Die Schweiz ist nicht Deutschland. Empfangskomitee für eine einzige syrische Familie am Bahnhof Buchs (Kanton St. Gallen) am 1. September. Keystone

Deutschland hat seine Türen und Herzen für syrische Flüchtlinge weit geöffnet – und was tut die Schweiz? Man kann den Verdacht einer gewissen Zurückhaltung hegen, doch undurchsichtige Zahlen sagen nicht alles aus: Die Realität ist eher die des guten Schülers, der aber mehr tun könnte.

Nach dem stillen Grauen über das Bild des kleinen toten Jungen an einem Strand in der Türkei sorgten am vergangenen Wochenende Bilder des Jubels aus Deutschland weltweit für Schlagzeilen. Die Menschenmengen, die in München oder Frankfurt Flüchtlinge mit offenen Armen willkommen hiessen, zeigten, dass die Entscheide, welche die Regierung Merkel einige Stunden vorher gefällt hatte, mehr als nur Worte waren.

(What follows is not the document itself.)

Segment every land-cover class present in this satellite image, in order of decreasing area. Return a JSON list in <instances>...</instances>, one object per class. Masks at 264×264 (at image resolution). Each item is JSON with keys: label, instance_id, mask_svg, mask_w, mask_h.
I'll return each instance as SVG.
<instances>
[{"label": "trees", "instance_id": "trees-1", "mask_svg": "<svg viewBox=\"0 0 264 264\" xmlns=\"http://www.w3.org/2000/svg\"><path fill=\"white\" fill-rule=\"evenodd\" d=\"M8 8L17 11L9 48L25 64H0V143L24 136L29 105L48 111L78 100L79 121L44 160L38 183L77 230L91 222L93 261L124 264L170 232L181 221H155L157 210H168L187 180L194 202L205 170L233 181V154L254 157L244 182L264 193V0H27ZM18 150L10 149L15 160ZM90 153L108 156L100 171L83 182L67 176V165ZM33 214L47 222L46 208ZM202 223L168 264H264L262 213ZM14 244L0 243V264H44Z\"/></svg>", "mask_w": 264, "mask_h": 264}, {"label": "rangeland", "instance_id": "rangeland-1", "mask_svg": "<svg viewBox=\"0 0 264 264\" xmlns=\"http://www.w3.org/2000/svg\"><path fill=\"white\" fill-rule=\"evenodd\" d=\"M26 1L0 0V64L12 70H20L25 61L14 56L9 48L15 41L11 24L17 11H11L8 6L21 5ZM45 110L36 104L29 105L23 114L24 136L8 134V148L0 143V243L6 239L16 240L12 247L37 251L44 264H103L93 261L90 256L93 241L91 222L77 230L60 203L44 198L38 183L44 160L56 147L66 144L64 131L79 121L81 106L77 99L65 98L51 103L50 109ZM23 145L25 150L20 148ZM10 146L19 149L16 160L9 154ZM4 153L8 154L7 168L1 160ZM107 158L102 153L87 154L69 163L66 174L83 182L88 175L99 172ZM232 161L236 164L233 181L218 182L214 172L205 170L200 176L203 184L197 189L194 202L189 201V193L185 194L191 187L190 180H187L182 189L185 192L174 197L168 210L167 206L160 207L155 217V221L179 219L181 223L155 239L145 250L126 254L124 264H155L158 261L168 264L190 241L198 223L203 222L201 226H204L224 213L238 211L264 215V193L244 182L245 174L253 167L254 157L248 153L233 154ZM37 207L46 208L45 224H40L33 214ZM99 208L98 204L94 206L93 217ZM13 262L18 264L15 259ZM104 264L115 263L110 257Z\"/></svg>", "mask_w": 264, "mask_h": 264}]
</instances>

Zur gleichen Zeit, und im Kontrast dazu, wirkte der Bahnsteig am Bahnhof Buchs in der Ostschweiz, wo eine Handvoll von Freiwilligen eine einzige syrische Familie willkommen hiess, eher trostlos. Sollte sich die Schweiz angesichts der Grosszügigkeit des grossen Nachbarn im Norden schämen?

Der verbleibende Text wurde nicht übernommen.